### EXTRACTED ENTRIES
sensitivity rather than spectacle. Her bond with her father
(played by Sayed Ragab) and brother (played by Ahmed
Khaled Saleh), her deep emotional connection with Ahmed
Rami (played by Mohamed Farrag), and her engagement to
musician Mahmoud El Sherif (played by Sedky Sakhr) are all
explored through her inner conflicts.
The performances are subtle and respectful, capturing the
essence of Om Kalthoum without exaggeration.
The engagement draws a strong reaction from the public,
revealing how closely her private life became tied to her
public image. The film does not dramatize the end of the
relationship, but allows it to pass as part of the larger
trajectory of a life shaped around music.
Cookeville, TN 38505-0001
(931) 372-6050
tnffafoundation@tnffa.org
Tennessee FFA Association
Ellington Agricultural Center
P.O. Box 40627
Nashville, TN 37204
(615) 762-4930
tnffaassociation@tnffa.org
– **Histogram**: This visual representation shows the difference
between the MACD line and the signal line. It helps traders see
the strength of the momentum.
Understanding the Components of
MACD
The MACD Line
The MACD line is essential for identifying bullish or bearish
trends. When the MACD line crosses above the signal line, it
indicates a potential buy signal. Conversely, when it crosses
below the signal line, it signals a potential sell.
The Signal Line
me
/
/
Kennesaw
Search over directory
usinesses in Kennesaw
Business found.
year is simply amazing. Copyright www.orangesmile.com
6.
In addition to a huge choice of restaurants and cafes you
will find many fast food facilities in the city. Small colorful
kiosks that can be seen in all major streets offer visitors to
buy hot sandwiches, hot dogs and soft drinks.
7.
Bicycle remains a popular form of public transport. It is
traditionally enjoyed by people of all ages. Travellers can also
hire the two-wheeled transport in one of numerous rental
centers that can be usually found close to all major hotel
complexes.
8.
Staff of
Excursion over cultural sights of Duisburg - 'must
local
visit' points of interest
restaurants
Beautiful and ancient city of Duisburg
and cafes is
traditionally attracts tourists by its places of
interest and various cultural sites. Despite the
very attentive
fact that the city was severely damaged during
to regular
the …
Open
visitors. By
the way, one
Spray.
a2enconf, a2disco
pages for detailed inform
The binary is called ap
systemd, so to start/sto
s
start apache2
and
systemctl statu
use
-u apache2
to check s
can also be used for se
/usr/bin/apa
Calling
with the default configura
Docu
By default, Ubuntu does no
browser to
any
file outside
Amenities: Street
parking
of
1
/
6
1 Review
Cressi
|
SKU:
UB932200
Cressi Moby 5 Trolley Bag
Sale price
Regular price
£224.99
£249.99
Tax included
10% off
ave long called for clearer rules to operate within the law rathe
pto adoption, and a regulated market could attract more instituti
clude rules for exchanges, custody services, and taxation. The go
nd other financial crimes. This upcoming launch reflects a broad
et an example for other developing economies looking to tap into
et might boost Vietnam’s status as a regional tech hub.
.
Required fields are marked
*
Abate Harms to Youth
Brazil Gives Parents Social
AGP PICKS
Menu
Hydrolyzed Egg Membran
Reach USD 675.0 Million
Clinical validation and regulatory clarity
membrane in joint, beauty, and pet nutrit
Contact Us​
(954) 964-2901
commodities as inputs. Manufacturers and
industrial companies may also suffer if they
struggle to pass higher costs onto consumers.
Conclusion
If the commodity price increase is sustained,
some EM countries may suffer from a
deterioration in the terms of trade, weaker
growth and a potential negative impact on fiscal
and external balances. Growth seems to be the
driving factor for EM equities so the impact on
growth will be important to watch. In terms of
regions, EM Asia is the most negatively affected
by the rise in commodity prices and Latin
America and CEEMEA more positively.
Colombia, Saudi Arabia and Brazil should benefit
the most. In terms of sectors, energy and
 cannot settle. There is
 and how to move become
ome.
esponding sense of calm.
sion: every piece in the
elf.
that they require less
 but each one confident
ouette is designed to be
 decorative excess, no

### YOUR TASK
Your job is to output all of the material exactly.

### TASK RESULT
sensitivity rather than spectacle. Her bond with her father
(played by Sayed Ragab) and brother (played by Ahmed
Khaled Saleh), her deep emotional connection with Ahmed
Rami (played by Mohamed Farrag), and her engagement to
musician Mahmoud El Sherif (played by Sedky Sakhr) are all
explored through her inner conflicts.
The performances are subtle and respectful, capturing the
essence of Om Kalthoum without exaggeration.
The engagement draws a strong reaction from the public,
revealing how closely her private life became tied to her
public image. The film does not dramatize the end of the
relationship, but allows it to pass as part of the larger
trajectory of a life shaped around music.
Cookeville, TN 38505-0001
(931) 372-6050
tnffafoundation@tnffa.org
Tennessee FFA Association
Ellington Agricultural Center
P.O. Box 40627
Nashville, TN 37204
(615) 762-4930
tnffaassociation@tnffa.org
– **Histogram**: This visual representation shows the difference
between the MACD line and the signal line. It helps traders see
the strength of the momentum.
Understanding the Components of
MACD
The MACD Line
The MACD line is essential for identifying bullish or bearish
trends. When the MACD line crosses above the signal line, it
indicates a potential buy signal. Conversely, when it crosses
below the signal line, it signals a potential sell.
The Signal Line
me
/
/
Kennesaw
Search over directory
usinesses in Kennesaw
Business found.
year is simply amazing. Copyright www.orangesmile.com
6.
In addition to a huge choice of restaurants and cafes you
will find many fast food facilities in the city. Small colorful
kiosks that can be seen in all major streets offer visitors to
buy hot sandwiches, hot dogs and soft drinks.
7.
Bicycle remains a popular form of public transport. It is
traditionally enjoyed by people of all ages. Travellers can also
hire the two-wheeled transport in one of numerous rental
centers that can be usually found close to all major hotel
complexes.
8.
Staff of
Excursion over cultural sights of Duisburg - 'must
local
visit' points of interest
restaurants
Beautiful and ancient city of Duisburg
and cafes is
traditionally attracts tourists by its places of
interest and various cultural sites. Despite the
very attentive
fact that the city was severely damaged during
to regular
the …
Open
visitors. By
the way, one
Spray.
a2enconf, a2disco
pages for detailed inform
The binary is called ap
systemd, so to start/sto
s
start apache2
and
systemctl statu
use
-u apache2
to check s
can also be used for se
/usr/bin/apa
Calling
with the default configura
Docu
By default, Ubuntu does no
browser to
any
file outside
Amenities: Street
parking
of
1
/
6
1 Review
Cressi
|
SKU:
UB932200
Cressi Moby 5 Trolley Bag
Sale price
Regular price
£224.99
£249.99
Tax included
10% off
ave long called for clearer rules to operate within the law rathe
pto adoption, and a regulated market could attract more instituti
clude rules for exchanges, custody services, and taxation. The go
nd other financial crimes. This upcoming launch reflects a broad
et an example for other developing economies looking to tap into
et might boost Vietnam’s status as a regional tech hub.
.
Required fields are marked
*
Abate Harms to Youth
Brazil Gives Parents Social
AGP PICKS
Menu
Hydrolyzed Egg Membran
Reach USD 675.0 Million
Clinical validation and regulatory clarity
membrane in joint, beauty, and pet nutrit
Contact Us​
(954) 964-2901
commodities as inputs. Manufacturers and
industrial companies may also suffer if they
struggle to pass higher costs onto consumers.
Conclusion
If the commodity price increase is sustained,
some EM countries may suffer from a
deterioration in the terms of trade, weaker
growth and a potential negative impact on fiscal
and external balances. Growth seems to be the
driving factor for EM equities so the impact on
growth will be important to watch. In terms of
regions, EM Asia is the most negatively affected
by the rise in commodity prices and Latin
America and CEEMEA more positively.
Colombia, Saudi Arabia and Brazil should benefit
the most. In terms of sectors, energy and
 cannot settle. There is
 and how to move become
ome.
esponding sense of calm.
sion: every piece in the
elf.
that they require less
 but each one confident
ouette is designed to be
 decorative excess, no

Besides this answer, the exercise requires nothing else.